Au final, une édition 2016 tout en contrastes esthétiques, entre consignation du réel à forte teneur émotionnelle et échappées formelles. Révélations de plus en plus marquées de jeunes autrices, une dominante belge dans le palmarès, avec des reflets allemands, suisses ou français (un peu). Et surtout beaucoup d’auto-productions primées, témoignant d’un futur enviable pour la création sonore. L’armée de l’ombre est en marche, ses pas lointains se font déjà entendre.

Notes :

1 Le jury était composé de Kaye Mortley, Léa Minod, (Radio Campus France), Aude Dassonville (Télérama), Pilar Subira (Radio Calalunya Music, UER/EBU), David Collin(Le Labo, Espace 2, RTSR), Jean-Loup Graton et François Nida (BnF), Daniel Deshays, Alexandre Plank (France Culture), Amaury da Cunha (Le Monde), Pascal Mouneyres (Les Inrockuptibles et Syntone).
2 Lire la chronique de Pamela sur Syntone : Pamela, fiction en mutation, Juliette Volcler, mai 2015.
Photo de Une : auditorium de la BnF © Fanny Lannoy / Phonurgia Nova

2 Réactions

  • Barat Florent dit :

    Salut les ami/es de Syntone, (et bonsoir Pascal Mouneyres).

    J’étais à Phonurgia cette année, avec une fiction (« Beaux Jeunes Monstres »), et je dois vous dire que je suis très surpris de lire que la grande « innovation » de cette année, qui fera « taire les critiques » (plutôt fondées et récurrentes) des années précédentes, a été la « possibilité pour tous les membres du jury d’écouter l’intégralité des pièces en compétition », excluant donc les « jugements sur le fil à partir d’écoutes partielles ». « Oubliés » ces jugements? Vraiment?

    Pourtant, Pascal, n’est-ce pas vous qui avez clairement annoncé lors d’une des premières conversations publiques du jury que vous aviez décidé de ne rien écouter à l’avance (et donc en intégralité) et de tout découvrir au moment des séances d’écoute publiques? Cela ne revient-il pas à dire que vous avez donc choisi de juger à partir d’écoutes partielles?

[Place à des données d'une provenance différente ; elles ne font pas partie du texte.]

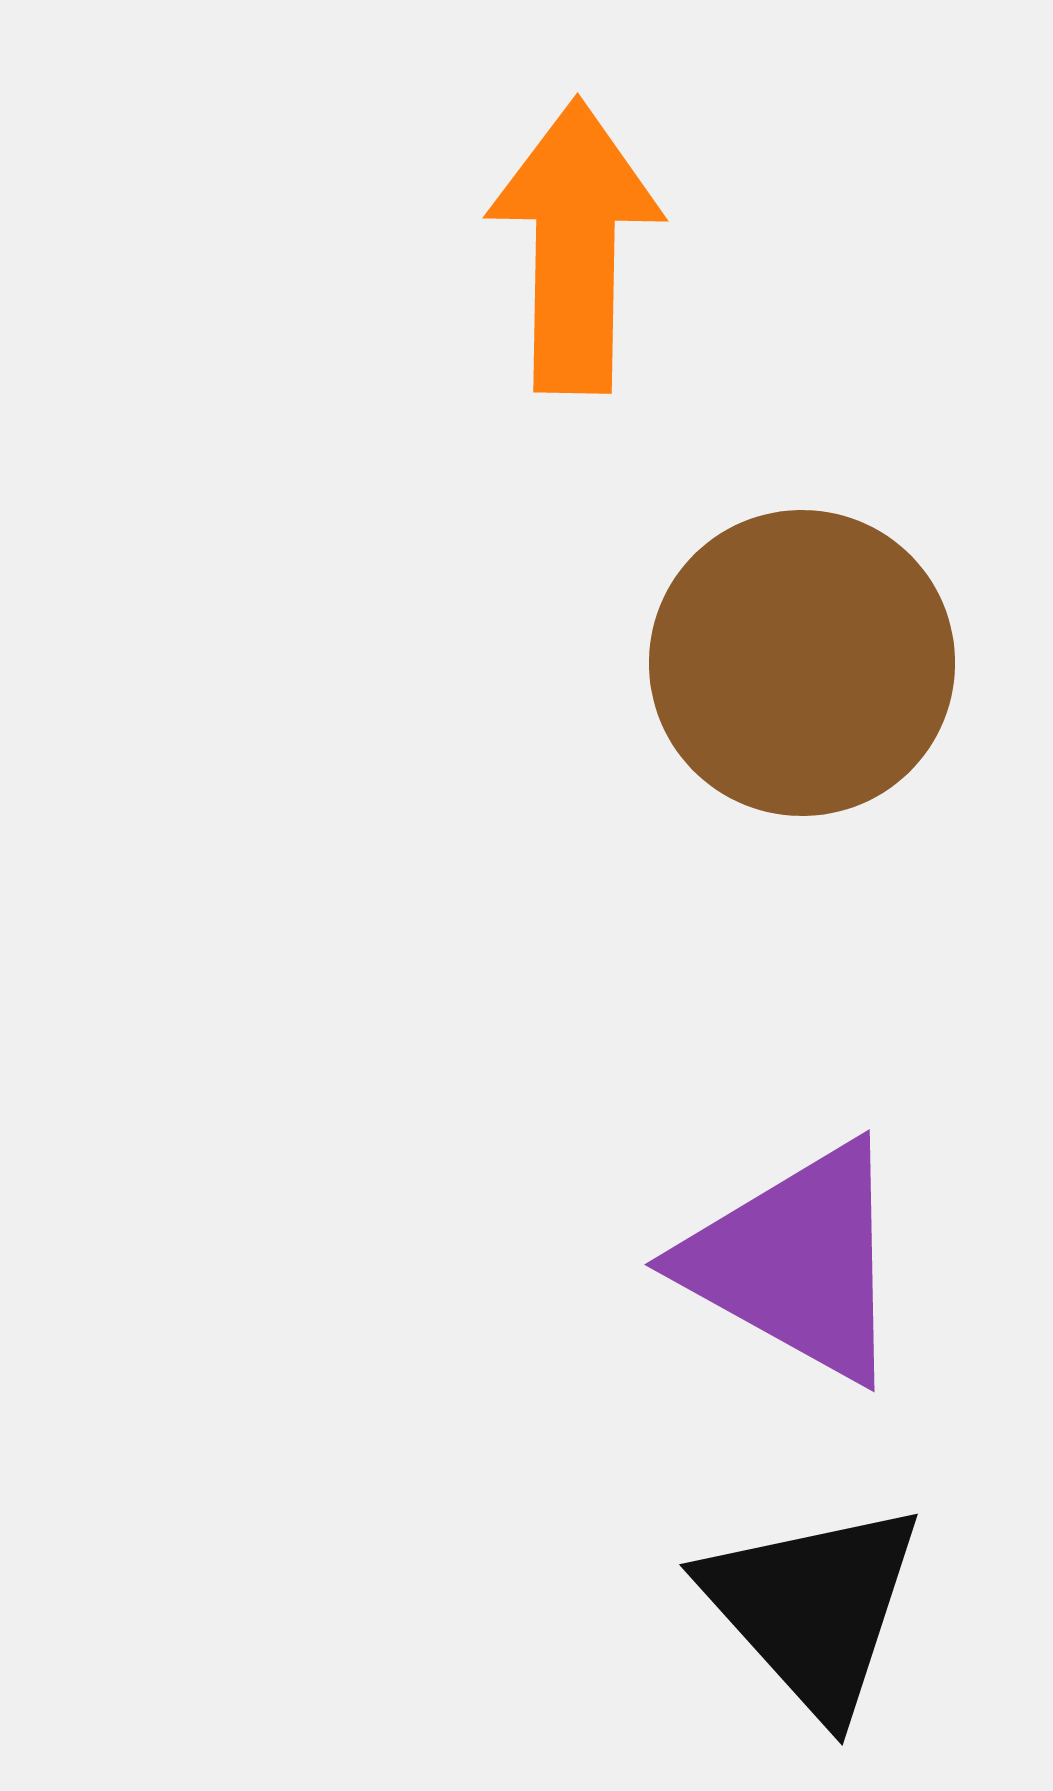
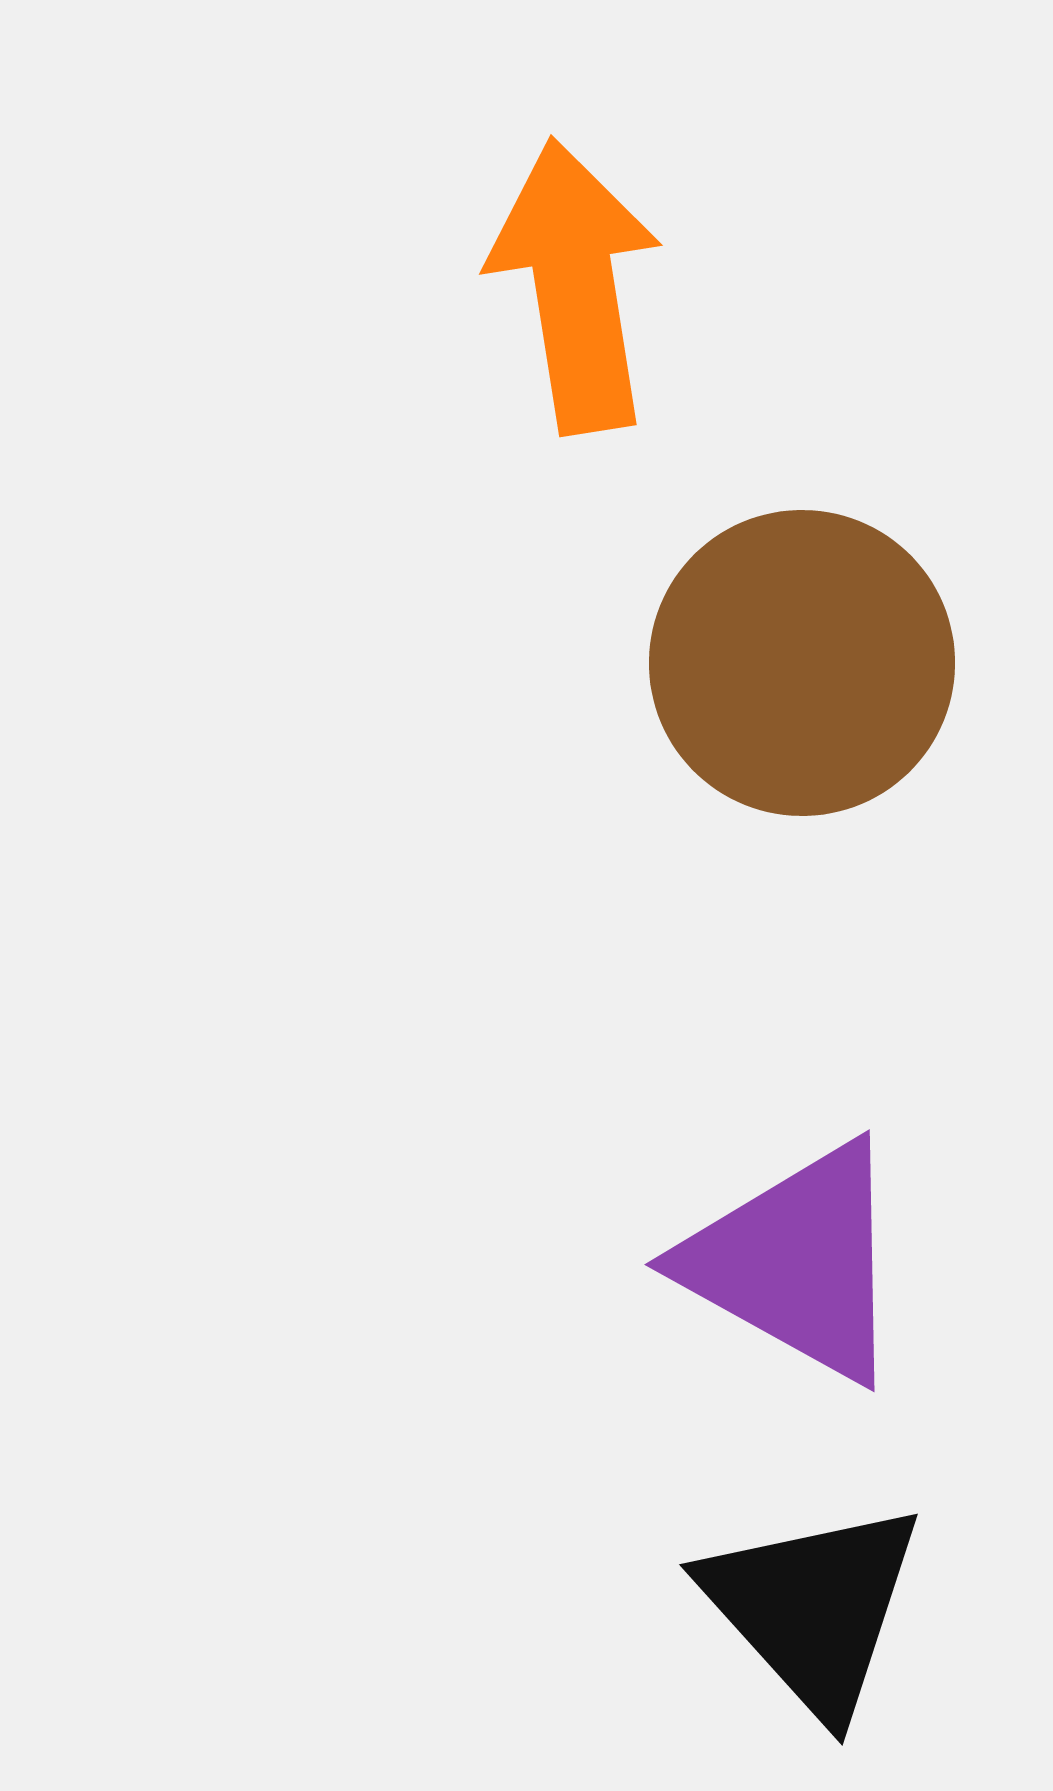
orange arrow: moved 40 px down; rotated 10 degrees counterclockwise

    Bon, vous avez eu l’honnêteté de l’annoncer clairement et d’entrée de jeu.
    D’autres membres du jury n’ont pas été aussi clairs, et l’ont dit dans la pénombre de la salle d’écoute, derrière moi notamment, avant le début de la séance « fictions » : » ‘Beaux Jeunes Monstres’, ah, j’ai pas écouté ça… on va voir. »
    D’autres, enfin, ne l’ont pas dit du tout mais leurs commentaires sur certaines productions l’ont prouvé de manière univoque (et nous sommes plusieurs auteurs-trices/réalisateurs-trices présents à nous être fait cette réflexion évidente à propos de plusieurs productions).

    Enfin, bref, je trouve ça assez ironique de votre part d’avoir mis en avant cette « innovation de taille »; mais trouve surtout que c’est un manque de respect évident pour le travail des auteurs-trices/réalisateurs-trices de juger leurs productions sans les avoir écoutées (entièrement s’entend).

    Florent Barat.
    [email protected]

  • Pascal Mouneyres dit :

    Cher Florent,
    vous avez parfaitement raison. J’ai annoncé la couleur assez rapidement, je trouvais cela plus juste. Mais pour tout vous dire, il y avait une raison à cette « posture » : je n’ai pu me rendre disponible pour le concours que quelques jours avant sa tenue. Tout décortiquer m’était impossible. La sélection dans les cinq catégories est très fournie et certaines pièces durent une heure, voire plus. Je précise que nous sommes un jury bénévole, prêt à tout pour promouvoir les créateur sonores. Plutôt que d’écouter certaines pièces au détriment d’autres, j’ai donc préféré ne rien écouter, et m’en remettre au direct. Je ne vous apprends rien, l’art du jugement est quoi qu’il en soit faillible, parfois injuste, toujours subjectif… Mais oui, je maintiens mes propos, il est important que la possibilité ait été donnée au jury de bien préparer ce week-end. Après, je ne suis pas comptable de la manière dont ses membres l’ont utilisée. Je ne suis pas un inspecteur, ce n’est pas mon problème. Je peux en tout cas vous affirmer que certains ont tout écouté. Voilà ! Bien à vous, et encore bravo pour votre fiction, qui, si elle n’a pas été récompensée, n’est largement pas passée inaperçue.